Explanation: LEFT JOIN keeps all customers. WHERE NULL identifies customers without matching orders (no orders placed). Anti-join pattern.

### 4e. Create a view called TRAINORDERS that shows all the orders that were placed in 2003 and included models of trains from Trains product line. Include orderNumber, orderDate, shippedDate, and customerNumber fields into the view. (6 marks)
Question: Create a view called TRAINORDERS that shows all the orders that were placed in 2003 and included models of trains from Trains product line. Include orderNumber, orderDate, shippedDate, and customerNumber fields into the view.

Answer:

```sql
CREATE VIEW TRAINORDERS AS
SELECT DISTINCT
    o.orderNumber,
    o.orderDate,
    o.shippedDate,
    o.customerNumber
FROM orders o
JOIN orderdetails od ON o.orderNumber = od.orderNumber
JOIN products p ON od.productCode = p.productCode
WHERE YEAR(o.orderDate) = 2003
  AND p.productLine = 'Trains';
```

Explanation: JOINs orders→orderdetails→products. YEAR() extracts 2003 orders with Trains products. DISTINCT avoids duplicate orderNumbers. VIEW materializes query.
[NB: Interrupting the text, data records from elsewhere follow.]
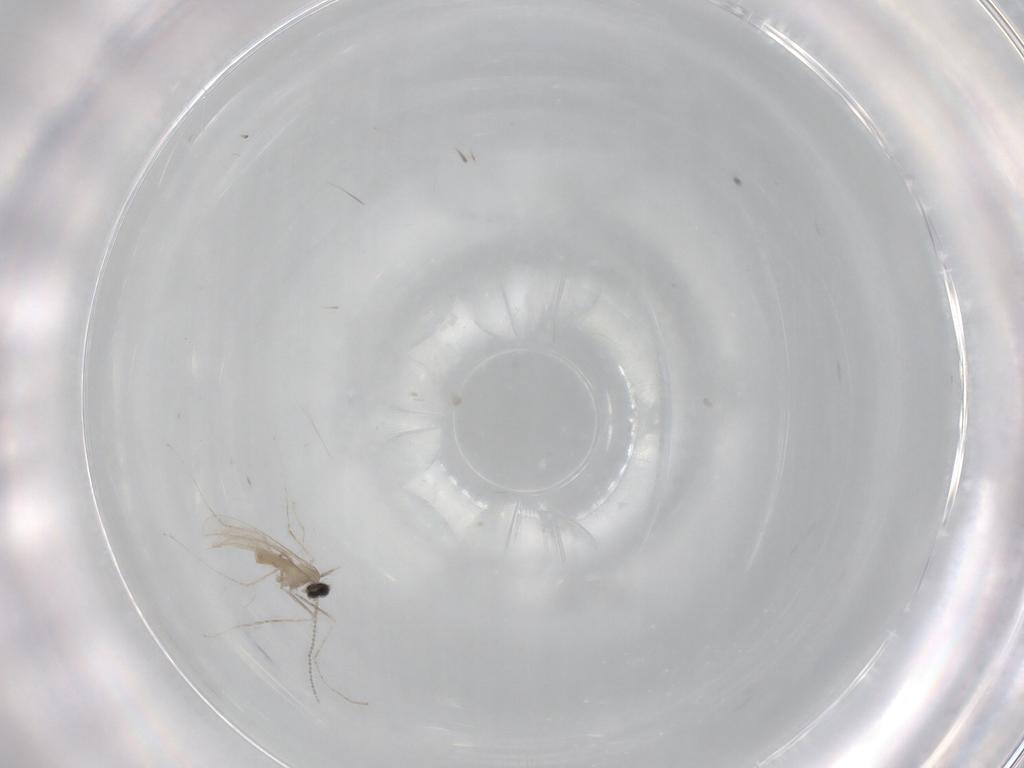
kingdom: Animalia
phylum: Arthropoda
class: Insecta
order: Diptera
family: Cecidomyiidae
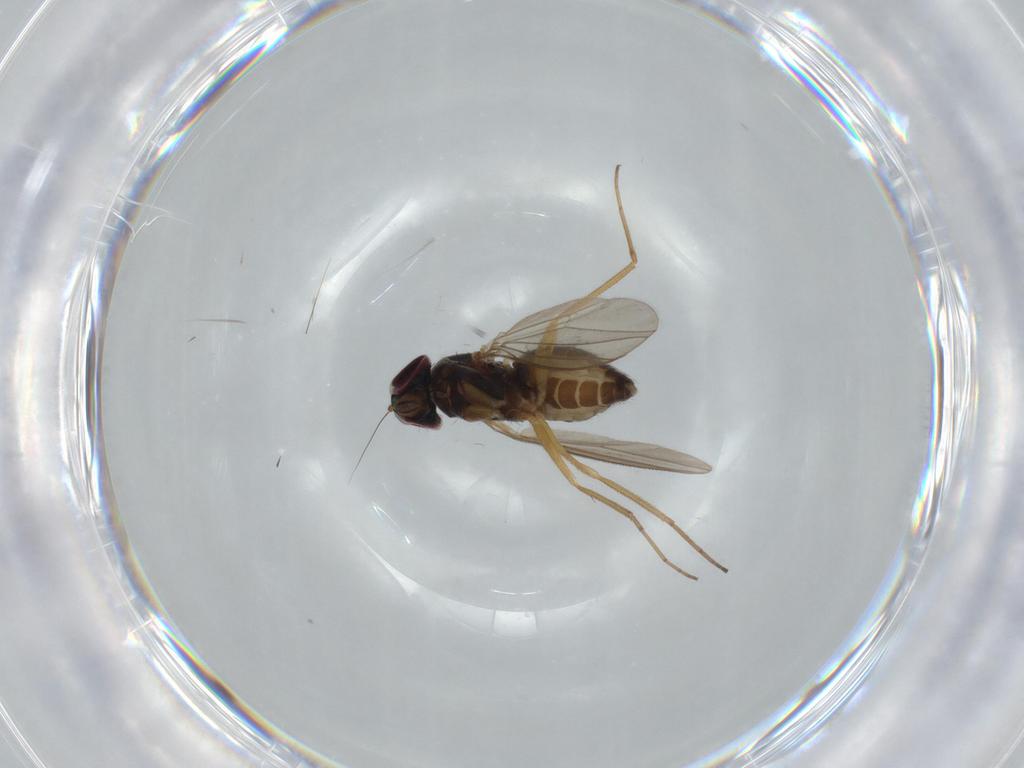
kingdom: Animalia
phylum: Arthropoda
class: Insecta
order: Diptera
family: Dolichopodidae
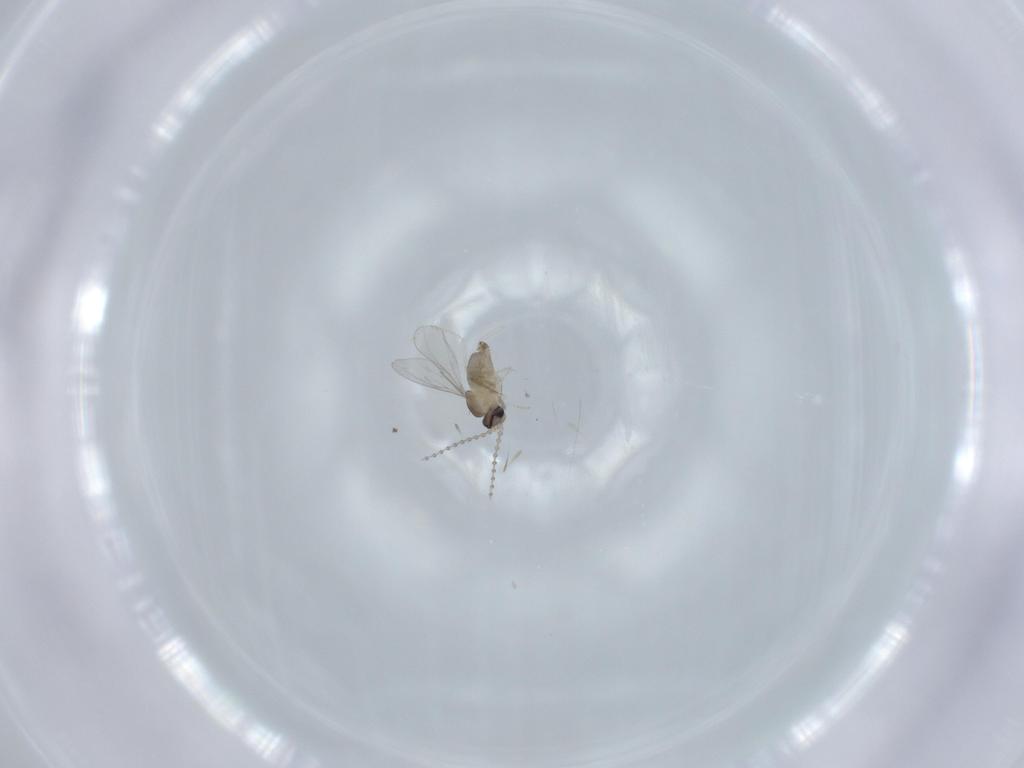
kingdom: Animalia
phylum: Arthropoda
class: Insecta
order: Diptera
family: Cecidomyiidae
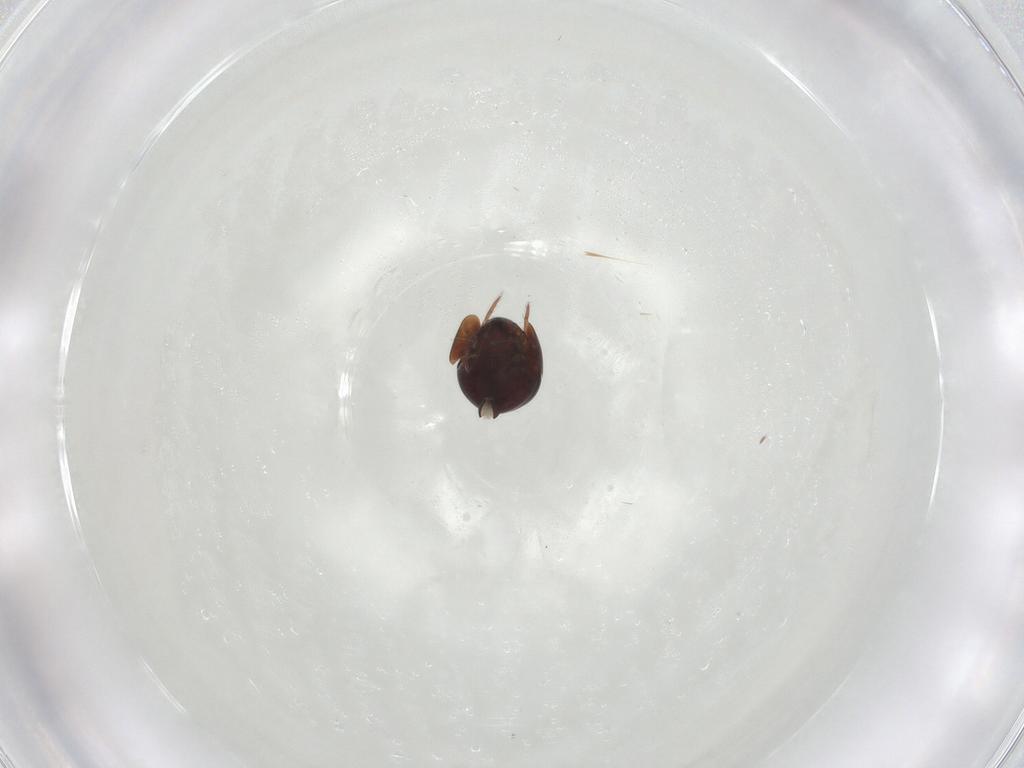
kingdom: Animalia
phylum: Arthropoda
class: Arachnida
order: Sarcoptiformes
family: Galumnidae
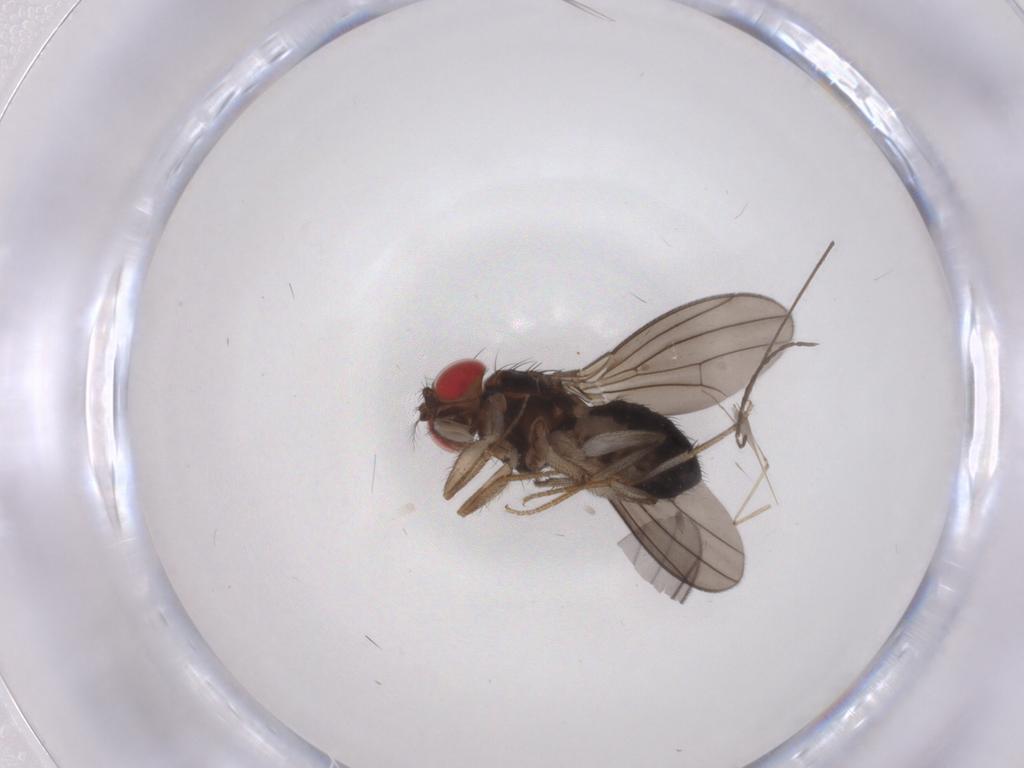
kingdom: Animalia
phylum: Arthropoda
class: Insecta
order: Diptera
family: Drosophilidae
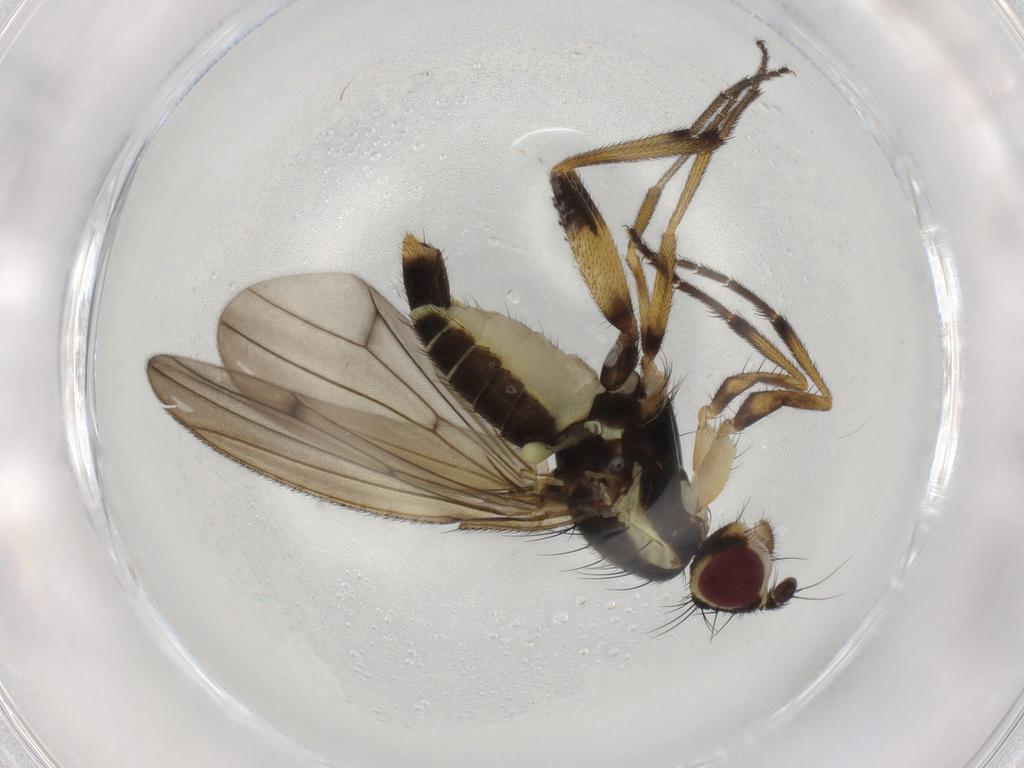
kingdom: Animalia
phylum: Arthropoda
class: Insecta
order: Diptera
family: Cypselosomatidae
### 4f. Find the Top 5 Customers and Their Corresponding Total Payments use CTE and window function. (7 marks)
Question: Find the Top 5 Customers and Their Corresponding Total Payments use CTE and window function.

Answer:

```sql
WITH customer_totals AS (
    SELECT 
        c.customerNumber,
        c.customerName,
        SUM(p.amount) as total_payments,
        ROW_NUMBER() OVER (ORDER BY SUM(p.amount) DESC) as payment_rank
    FROM customers c
    JOIN payments p ON c.customerNumber = p.customerNumber
    GROUP BY c.customerNumber, c.customerName
)
SELECT customerNumber, customerName, total_payments
FROM customer_totals
WHERE payment_rank <= 5;
```

Explanation: CTE calculates total payments per customer. Window ROW_NUMBER() ranks by total DESC. Final SELECT gets top 5. CTE improves readability.​



### 4g. Customers who placed more than 5 orders. (3 marks)
Question: Customers who placed more than 5 orders.

Answer:

```sql
SELECT c.customerNumber, c.customerName, COUNT(o.orderNumber) as order_count
FROM customers c
JOIN orders o ON c.customerNumber = o.customerNumber
GROUP BY c.customerNumber, c.customerName
HAVING COUNT(o.orderNumber) > 5;
```

Explanation: JOIN customers→orders, GROUP BY customer, COUNT orders, HAVING filters >5. Shows active customers.

### 4h. Find all Motorcycles that do not have the scale numbers 1:18. Include Bike name, scale, and description into the result. Sort ascending by Scale and then Bike Name. (5 marks)
Question: Find all Motorcycles that do not have the scale numbers 1:18. Include Bike name, scale, and description into the result. Sort ascending by Scale and then Bike Name.

Answer:

```sql
SELECT 
    productName as bike_name,
    productScale as scale,
    productDescription as description
FROM products
WHERE productLine = 'Motorcycles' 
  AND productScale != '1:18'
ORDER BY productScale ASC, productName ASC;
```

Explanation: Filters Motorcycles productLine, excludes 1:18 scale. SELECT renames columns. ORDER BY sorts scale then name ascending.